*Work required*:
Every single entry needs to appear again exactly as given.

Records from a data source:
((

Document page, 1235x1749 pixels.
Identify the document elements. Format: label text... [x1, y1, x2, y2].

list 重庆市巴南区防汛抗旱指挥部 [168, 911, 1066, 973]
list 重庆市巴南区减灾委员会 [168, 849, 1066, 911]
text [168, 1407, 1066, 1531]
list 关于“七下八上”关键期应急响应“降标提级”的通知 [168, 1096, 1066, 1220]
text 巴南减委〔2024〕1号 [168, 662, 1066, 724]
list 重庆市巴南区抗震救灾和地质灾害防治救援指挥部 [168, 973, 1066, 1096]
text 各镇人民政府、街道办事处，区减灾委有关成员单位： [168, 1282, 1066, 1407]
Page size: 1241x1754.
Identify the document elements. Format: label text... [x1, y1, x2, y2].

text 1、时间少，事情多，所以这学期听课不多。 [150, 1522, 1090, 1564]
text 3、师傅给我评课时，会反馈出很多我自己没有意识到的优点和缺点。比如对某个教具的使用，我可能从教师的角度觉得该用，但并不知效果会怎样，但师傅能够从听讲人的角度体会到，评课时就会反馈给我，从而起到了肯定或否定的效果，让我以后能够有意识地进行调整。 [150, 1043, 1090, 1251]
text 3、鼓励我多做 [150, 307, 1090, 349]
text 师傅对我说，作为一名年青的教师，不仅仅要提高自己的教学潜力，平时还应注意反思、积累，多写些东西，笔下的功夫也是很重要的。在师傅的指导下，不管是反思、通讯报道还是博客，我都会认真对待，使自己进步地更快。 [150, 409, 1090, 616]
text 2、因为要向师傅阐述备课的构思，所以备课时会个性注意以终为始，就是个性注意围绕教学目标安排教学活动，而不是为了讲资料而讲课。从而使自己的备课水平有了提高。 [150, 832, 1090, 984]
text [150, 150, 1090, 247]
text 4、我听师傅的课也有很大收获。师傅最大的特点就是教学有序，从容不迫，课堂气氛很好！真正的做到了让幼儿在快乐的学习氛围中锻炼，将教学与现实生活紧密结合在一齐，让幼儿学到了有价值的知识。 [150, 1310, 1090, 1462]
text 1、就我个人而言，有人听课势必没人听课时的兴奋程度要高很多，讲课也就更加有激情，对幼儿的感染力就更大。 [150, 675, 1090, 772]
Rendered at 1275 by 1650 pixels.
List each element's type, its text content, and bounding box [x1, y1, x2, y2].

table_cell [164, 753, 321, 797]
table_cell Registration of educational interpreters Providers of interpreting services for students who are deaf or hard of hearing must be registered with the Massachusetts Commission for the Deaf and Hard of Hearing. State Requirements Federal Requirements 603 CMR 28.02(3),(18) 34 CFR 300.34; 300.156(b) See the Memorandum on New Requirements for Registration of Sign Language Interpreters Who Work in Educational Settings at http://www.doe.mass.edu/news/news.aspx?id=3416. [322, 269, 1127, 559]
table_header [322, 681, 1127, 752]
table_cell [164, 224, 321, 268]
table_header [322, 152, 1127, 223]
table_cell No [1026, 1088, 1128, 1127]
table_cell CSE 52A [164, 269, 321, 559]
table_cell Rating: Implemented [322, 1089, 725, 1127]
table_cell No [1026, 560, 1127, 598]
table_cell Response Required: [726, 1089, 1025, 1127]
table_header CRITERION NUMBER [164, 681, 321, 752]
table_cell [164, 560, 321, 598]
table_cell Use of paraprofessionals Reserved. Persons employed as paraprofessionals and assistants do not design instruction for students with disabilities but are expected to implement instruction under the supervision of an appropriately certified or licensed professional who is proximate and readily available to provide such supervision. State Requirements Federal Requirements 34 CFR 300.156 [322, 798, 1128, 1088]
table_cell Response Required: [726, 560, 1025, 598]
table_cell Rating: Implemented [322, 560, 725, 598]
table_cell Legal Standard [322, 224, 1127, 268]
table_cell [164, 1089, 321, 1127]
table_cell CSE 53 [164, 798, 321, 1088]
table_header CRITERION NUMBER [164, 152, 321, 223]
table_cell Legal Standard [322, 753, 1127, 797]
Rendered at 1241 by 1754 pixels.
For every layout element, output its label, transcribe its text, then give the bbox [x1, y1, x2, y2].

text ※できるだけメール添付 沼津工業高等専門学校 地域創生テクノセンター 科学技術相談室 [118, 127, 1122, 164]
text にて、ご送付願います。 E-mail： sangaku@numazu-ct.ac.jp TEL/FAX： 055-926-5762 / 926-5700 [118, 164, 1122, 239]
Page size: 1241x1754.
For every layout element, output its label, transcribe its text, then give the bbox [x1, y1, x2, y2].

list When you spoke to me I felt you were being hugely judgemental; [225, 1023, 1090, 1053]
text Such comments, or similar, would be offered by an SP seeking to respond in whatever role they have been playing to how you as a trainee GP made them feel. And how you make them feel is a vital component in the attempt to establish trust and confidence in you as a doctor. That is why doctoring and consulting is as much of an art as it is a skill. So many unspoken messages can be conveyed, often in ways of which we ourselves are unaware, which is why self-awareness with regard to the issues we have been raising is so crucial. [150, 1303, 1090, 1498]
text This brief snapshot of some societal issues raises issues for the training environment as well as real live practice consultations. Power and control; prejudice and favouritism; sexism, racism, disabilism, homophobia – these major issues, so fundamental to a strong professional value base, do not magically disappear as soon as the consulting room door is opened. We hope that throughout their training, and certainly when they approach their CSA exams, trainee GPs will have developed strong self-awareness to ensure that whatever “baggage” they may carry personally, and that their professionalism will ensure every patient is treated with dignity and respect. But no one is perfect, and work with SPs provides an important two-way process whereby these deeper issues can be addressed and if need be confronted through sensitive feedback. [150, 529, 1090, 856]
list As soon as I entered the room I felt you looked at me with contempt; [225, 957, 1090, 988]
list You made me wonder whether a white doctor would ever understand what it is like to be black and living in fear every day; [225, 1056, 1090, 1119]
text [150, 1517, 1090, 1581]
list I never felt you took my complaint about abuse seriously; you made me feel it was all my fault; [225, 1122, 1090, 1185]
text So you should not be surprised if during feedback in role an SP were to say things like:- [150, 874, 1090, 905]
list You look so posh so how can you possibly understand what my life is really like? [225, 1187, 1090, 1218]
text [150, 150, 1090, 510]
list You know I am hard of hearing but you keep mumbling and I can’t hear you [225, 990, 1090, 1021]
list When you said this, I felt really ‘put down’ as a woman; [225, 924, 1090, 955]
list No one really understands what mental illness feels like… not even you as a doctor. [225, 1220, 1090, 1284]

))

*Exercise result*:
Document page, 1235x1749 pixels.
Identify the document elements. Format: label text... [x1, y1, x2, y2].

list 重庆市巴南区防汛抗旱指挥部 [168, 911, 1066, 973]
list 重庆市巴南区减灾委员会 [168, 849, 1066, 911]
text [168, 1407, 1066, 1531]
list 关于“七下八上”关键期应急响应“降标提级”的通知 [168, 1096, 1066, 1220]
text 巴南减委〔2024〕1号 [168, 662, 1066, 724]
list 重庆市巴南区抗震救灾和地质灾害防治救援指挥部 [168, 973, 1066, 1096]
text 各镇人民政府、街道办事处，区减灾委有关成员单位： [168, 1282, 1066, 1407]
Page size: 1241x1754.
Identify the document elements. Format: label text... [x1, y1, x2, y2].

text 1、时间少，事情多，所以这学期听课不多。 [150, 1522, 1090, 1564]
text 3、师傅给我评课时，会反馈出很多我自己没有意识到的优点和缺点。比如对某个教具的使用，我可能从教师的角度觉得该用，但并不知效果会怎样，但师傅能够从听讲人的角度体会到，评课时就会反馈给我，从而起到了肯定或否定的效果，让我以后能够有意识地进行调整。 [150, 1043, 1090, 1251]
text 3、鼓励我多做 [150, 307, 1090, 349]
text 师傅对我说，作为一名年青的教师，不仅仅要提高自己的教学潜力，平时还应注意反思、积累，多写些东西，笔下的功夫也是很重要的。在师傅的指导下，不管是反思、通讯报道还是博客，我都会认真对待，使自己进步地更快。 [150, 409, 1090, 616]
text 2、因为要向师傅阐述备课的构思，所以备课时会个性注意以终为始，就是个性注意围绕教学目标安排教学活动，而不是为了讲资料而讲课。从而使自己的备课水平有了提高。 [150, 832, 1090, 984]
text [150, 150, 1090, 247]
text 4、我听师傅的课也有很大收获。师傅最大的特点就是教学有序，从容不迫，课堂气氛很好！真正的做到了让幼儿在快乐的学习氛围中锻炼，将教学与现实生活紧密结合在一齐，让幼儿学到了有价值的知识。 [150, 1310, 1090, 1462]
text 1、就我个人而言，有人听课势必没人听课时的兴奋程度要高很多，讲课也就更加有激情，对幼儿的感染力就更大。 [150, 675, 1090, 772]
Rendered at 1275 by 1650 pixels.
List each element's type, its text content, and bounding box [x1, y1, x2, y2].

table_cell [164, 753, 321, 797]
table_cell Registration of educational interpreters Providers of interpreting services for students who are deaf or hard of hearing must be registered with the Massachusetts Commission for the Deaf and Hard of Hearing. State Requirements Federal Requirements 603 CMR 28.02(3),(18) 34 CFR 300.34; 300.156(b) See the Memorandum on New Requirements for Registration of Sign Language Interpreters Who Work in Educational Settings at http://www.doe.mass.edu/news/news.aspx?id=3416. [322, 269, 1127, 559]
table_header [322, 681, 1127, 752]
table_cell [164, 224, 321, 268]
table_header [322, 152, 1127, 223]
table_cell No [1026, 1088, 1128, 1127]
table_cell CSE 52A [164, 269, 321, 559]
table_cell Rating: Implemented [322, 1089, 725, 1127]
table_cell No [1026, 560, 1127, 598]
table_cell Response Required: [726, 1089, 1025, 1127]
table_header CRITERION NUMBER [164, 681, 321, 752]
table_cell [164, 560, 321, 598]
table_cell Use of paraprofessionals Reserved. Persons employed as paraprofessionals and assistants do not design instruction for students with disabilities but are expected to implement instruction under the supervision of an appropriately certified or licensed professional who is proximate and readily available to provide such supervision. State Requirements Federal Requirements 34 CFR 300.156 [322, 798, 1128, 1088]
table_cell Response Required: [726, 560, 1025, 598]
table_cell Rating: Implemented [322, 560, 725, 598]
table_cell Legal Standard [322, 224, 1127, 268]
table_cell [164, 1089, 321, 1127]
table_cell CSE 53 [164, 798, 321, 1088]
table_header CRITERION NUMBER [164, 152, 321, 223]
table_cell Legal Standard [322, 753, 1127, 797]
Rendered at 1241 by 1754 pixels.
For every layout element, output its label, transcribe its text, then give the bbox [x1, y1, x2, y2].

text ※できるだけメール添付 沼津工業高等専門学校 地域創生テクノセンター 科学技術相談室 [118, 127, 1122, 164]
text にて、ご送付願います。 E-mail： sangaku@numazu-ct.ac.jp TEL/FAX： 055-926-5762 / 926-5700 [118, 164, 1122, 239]
Page size: 1241x1754.
For every layout element, output its label, transcribe its text, then give the bbox [x1, y1, x2, y2].

list When you spoke to me I felt you were being hugely judgemental; [225, 1023, 1090, 1053]
text Such comments, or similar, would be offered by an SP seeking to respond in whatever role they have been playing to how you as a trainee GP made them feel. And how you make them feel is a vital component in the attempt to establish trust and confidence in you as a doctor. That is why doctoring and consulting is as much of an art as it is a skill. So many unspoken messages can be conveyed, often in ways of which we ourselves are unaware, which is why self-awareness with regard to the issues we have been raising is so crucial. [150, 1303, 1090, 1498]
text This brief snapshot of some societal issues raises issues for the training environment as well as real live practice consultations. Power and control; prejudice and favouritism; sexism, racism, disabilism, homophobia – these major issues, so fundamental to a strong professional value base, do not magically disappear as soon as the consulting room door is opened. We hope that throughout their training, and certainly when they approach their CSA exams, trainee GPs will have developed strong self-awareness to ensure that whatever “baggage” they may carry personally, and that their professionalism will ensure every patient is treated with dignity and respect. But no one is perfect, and work with SPs provides an important two-way process whereby these deeper issues can be addressed and if need be confronted through sensitive feedback. [150, 529, 1090, 856]
list As soon as I entered the room I felt you looked at me with contempt; [225, 957, 1090, 988]
list You made me wonder whether a white doctor would ever understand what it is like to be black and living in fear every day; [225, 1056, 1090, 1119]
text [150, 1517, 1090, 1581]
list I never felt you took my complaint about abuse seriously; you made me feel it was all my fault; [225, 1122, 1090, 1185]
text So you should not be surprised if during feedback in role an SP were to say things like:- [150, 874, 1090, 905]
list You look so posh so how can you possibly understand what my life is really like? [225, 1187, 1090, 1218]
text [150, 150, 1090, 510]
list You know I am hard of hearing but you keep mumbling and I can’t hear you [225, 990, 1090, 1021]
list When you said this, I felt really ‘put down’ as a woman; [225, 924, 1090, 955]
list No one really understands what mental illness feels like… not even you as a doctor. [225, 1220, 1090, 1284]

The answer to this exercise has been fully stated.